Q) Let $\{X_n\}$ be an irreducible Markov chain on a countable set $S$. Suppose that for some $x_0$ and a non-negative function $f:S\to(0,\infty)$, there is a constant $0<\alpha<1$ s.t.
$$\mathbb{E}_xf(X_1)\leq \alpha f(x)\text{ for all }x\neq x_0$$
Suppose also that $f(x_0)\leq f(x)$ for all $x$. Show that $\{X_n\}$ is positive recurrent.
Let $Y_n = f(X_n)/\alpha^n$ and I can show that $Y_n$ is a supermartingale using the hypothesis. But to show $X_n$ is positive recurrent, since $x_0$ is mentioned, I was thinking of the stopping time
$$\tau = \inf\{n\geq 0:X_n = x_0\}$$
Then $Y_{n\wedge \tau}$ is also a supermartingale, $\mathbb{E}_xY_{n\wedge \tau}\leq f(x)$.
1) How can I show that $\mathbb{E}_x\tau < \infty$ which shows that $x_0$ is positive recurrent?
2) How does that show the chain is positive recurrent?
You need to make use of the following theorem.

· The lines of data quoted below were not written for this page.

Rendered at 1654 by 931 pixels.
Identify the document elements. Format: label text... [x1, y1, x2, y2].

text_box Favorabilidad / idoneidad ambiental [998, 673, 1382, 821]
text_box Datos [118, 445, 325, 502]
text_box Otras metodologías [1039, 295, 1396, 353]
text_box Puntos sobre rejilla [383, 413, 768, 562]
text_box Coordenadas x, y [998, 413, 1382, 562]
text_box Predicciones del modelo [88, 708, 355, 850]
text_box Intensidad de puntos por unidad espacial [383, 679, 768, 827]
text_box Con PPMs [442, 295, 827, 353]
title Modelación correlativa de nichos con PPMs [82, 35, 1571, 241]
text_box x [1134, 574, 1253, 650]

Theorem. If $X_n$ is a nonnegative supermartingale and $N \le \infty$ is a stopping time, then $EX_0 \ge EX_N$ where $X_\infty = \lim X_n$ (which exists by the martingale convergence theorem).
I will continue from where you left off. You've already proven that $E_xY_n$ is a nonnegative supermartingale, and $\tau$ is a stopping time. Hence $$ f(x) = E_xY_0 \ge E_xY_\tau = E_x(Y_\tau;\tau=\infty) + E_x(Y_\tau;\tau<\infty)$$ $$\ge E_x(Y_\infty; \tau = \infty) = E_x(\lim_{n \rightarrow \infty}f(X_n)/\alpha^n; \tau=\infty) $$ $$ \ge E_x(\lim_{n \rightarrow \infty} f(x_0)/\alpha^n; \tau=\infty) . $$ Since $f(x_0) > 0, 0 < \alpha < 1$ and the term $f(x_0)/\alpha^n \rightarrow \infty$, it follows that $P_x(\tau = \infty) = 0$, and $P_x(\tau < \infty) = 1$ for all $x \in S$. Hence $P_x(X_n=x_0\; i.o.) =1$, and $x_0$ is recurrent.

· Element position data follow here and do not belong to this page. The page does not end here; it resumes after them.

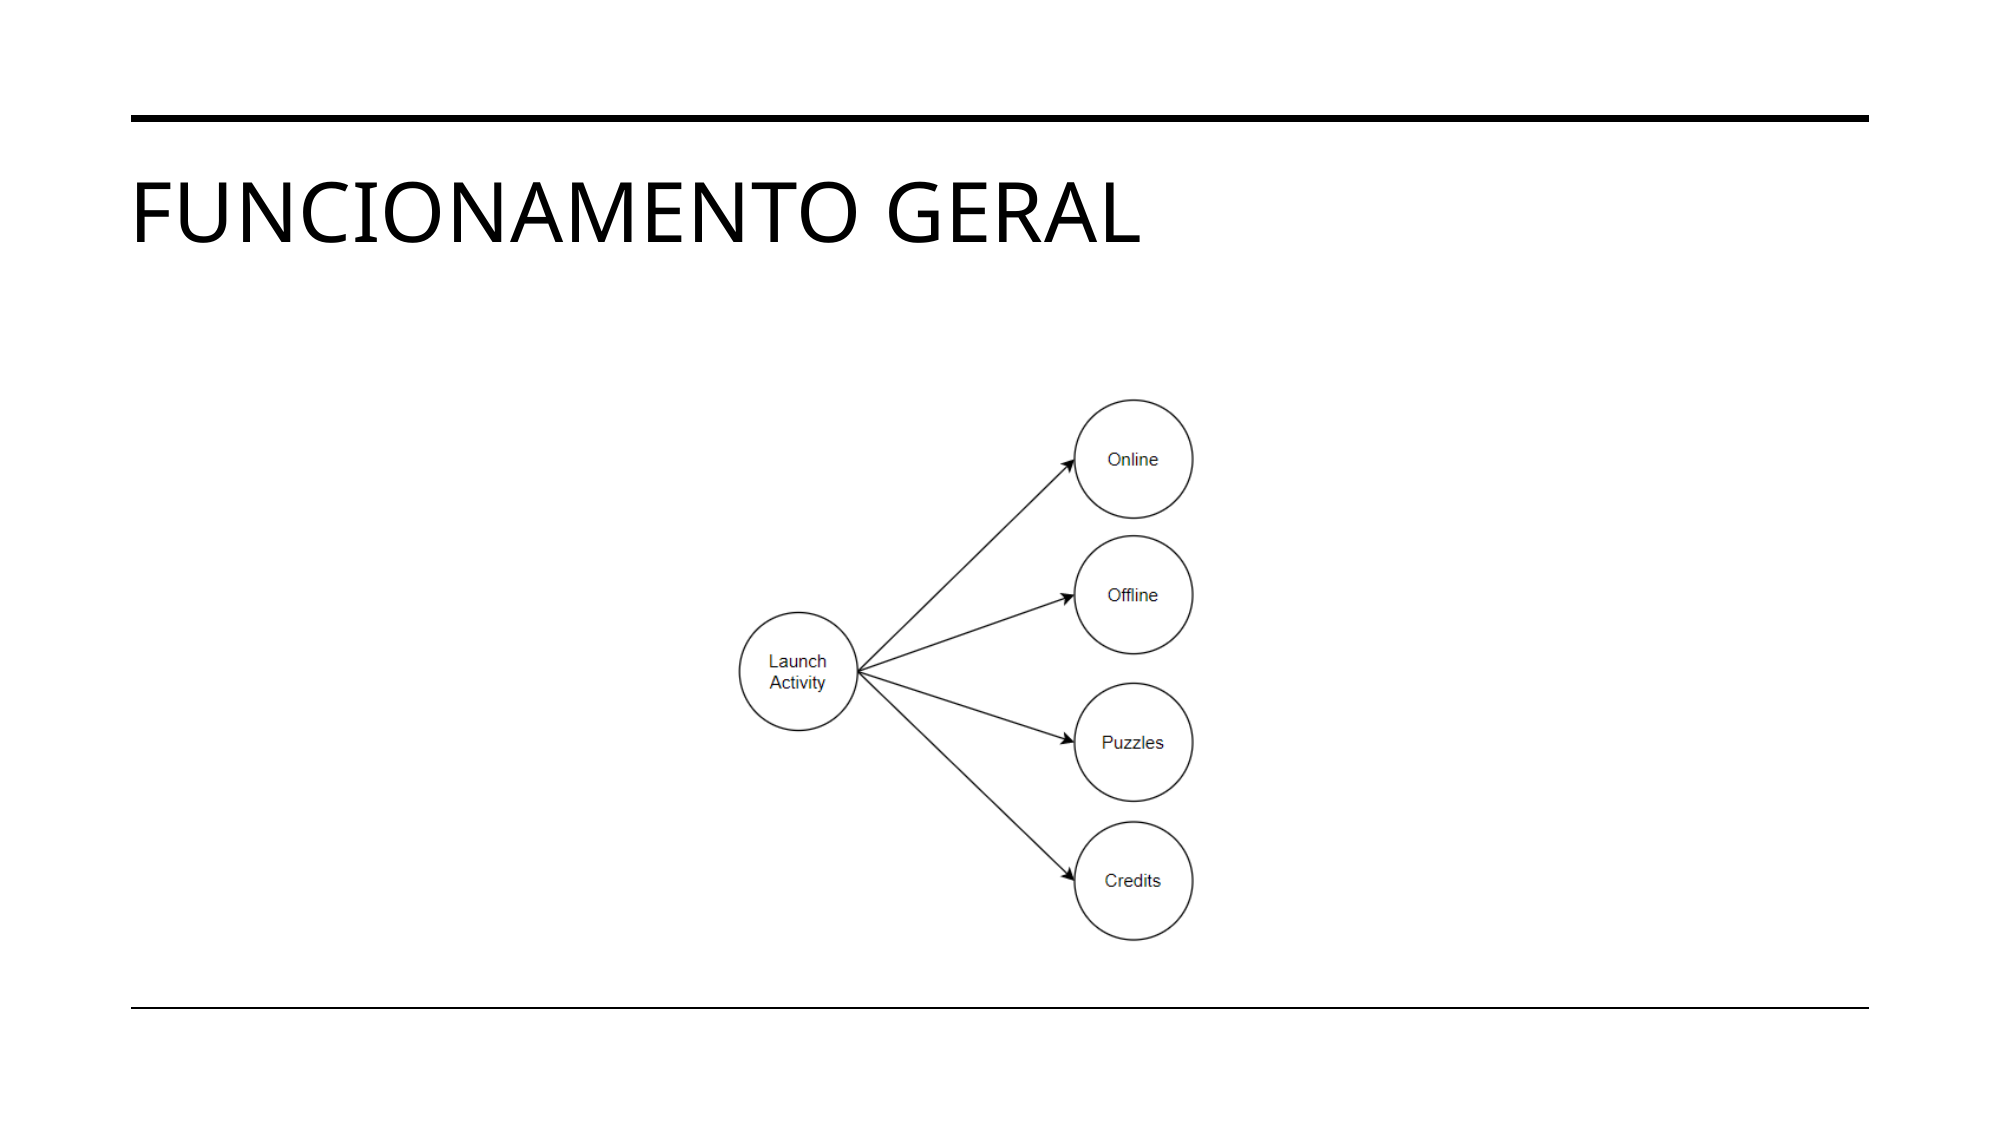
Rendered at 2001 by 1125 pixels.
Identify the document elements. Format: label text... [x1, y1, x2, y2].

title Funcionamento Geral [114, 151, 1869, 377]
picture [711, 376, 1273, 973]
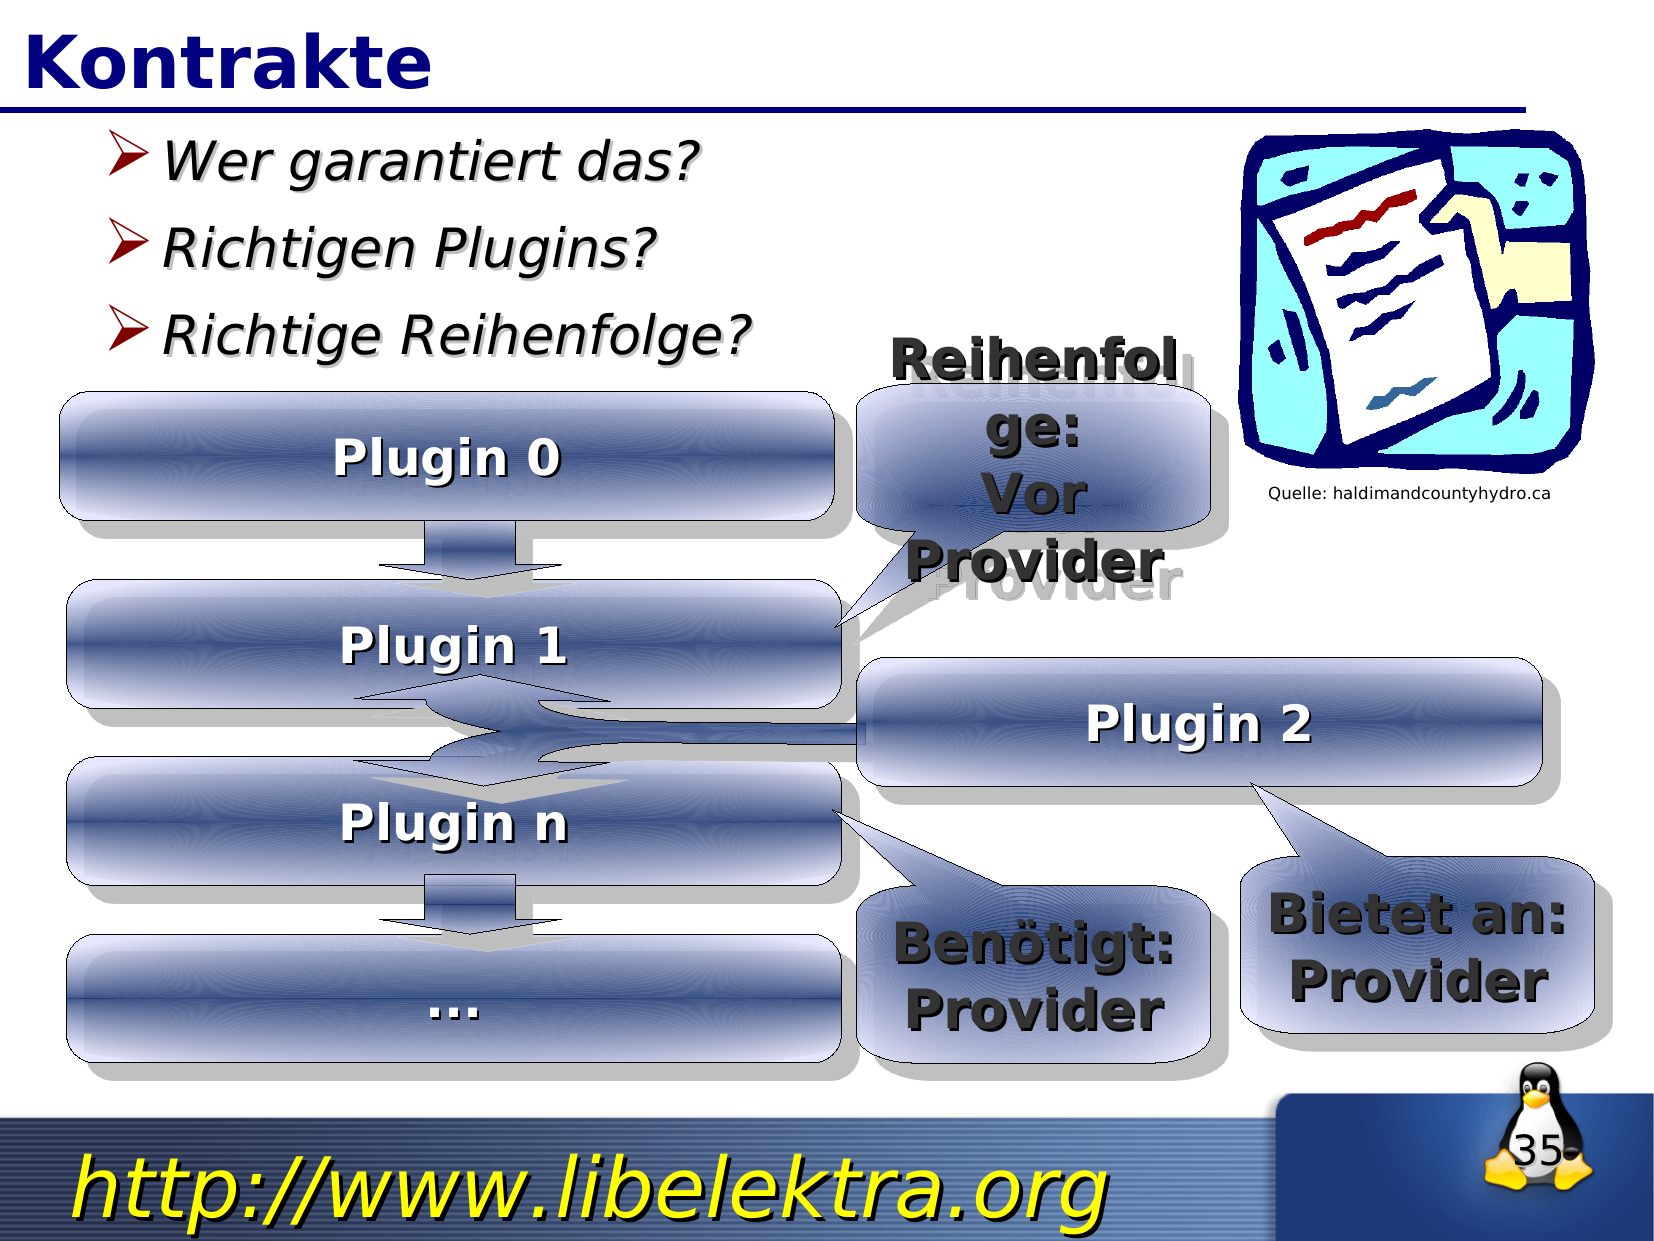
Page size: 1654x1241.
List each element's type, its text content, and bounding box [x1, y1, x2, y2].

text_box Bietet an: Provider [1240, 782, 1595, 1034]
text_box Kontrakte [22, 14, 1611, 111]
text_box Plugin 1 [66, 579, 842, 709]
text_box <Nummer> [1312, 1122, 1565, 1178]
text_box [379, 520, 562, 580]
text_box Reihenfolge: Vor Provider [834, 383, 1211, 628]
text_box Plugin 2 [856, 657, 1543, 787]
text_box [353, 674, 856, 787]
text_box Benötigt: Provider [832, 809, 1211, 1064]
text_box Plugin 0 [59, 391, 835, 521]
picture [1238, 128, 1595, 484]
text_box Quelle: haldimandcountyhydro.ca [1268, 482, 1553, 502]
text_box ... [66, 934, 842, 1063]
picture [0, 1061, 1654, 1241]
list Wer garantiert das? Richtigen Plugins? Richtige Reihenfolge? [88, 118, 785, 378]
text_box Plugin n [66, 756, 842, 886]
text_box [379, 874, 562, 935]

Recall the chain is irreducible and $x_0$ is recurrent, hence all states $x \in S$ are recurrent (irreducibility $ \Rightarrow \rho_{x_0x} > 0$, additionally $x_0$ is recurrent $\Rightarrow \rho_{xx} = 1$ where $\rho_{xy}\equiv P_x(T_y < \infty)$).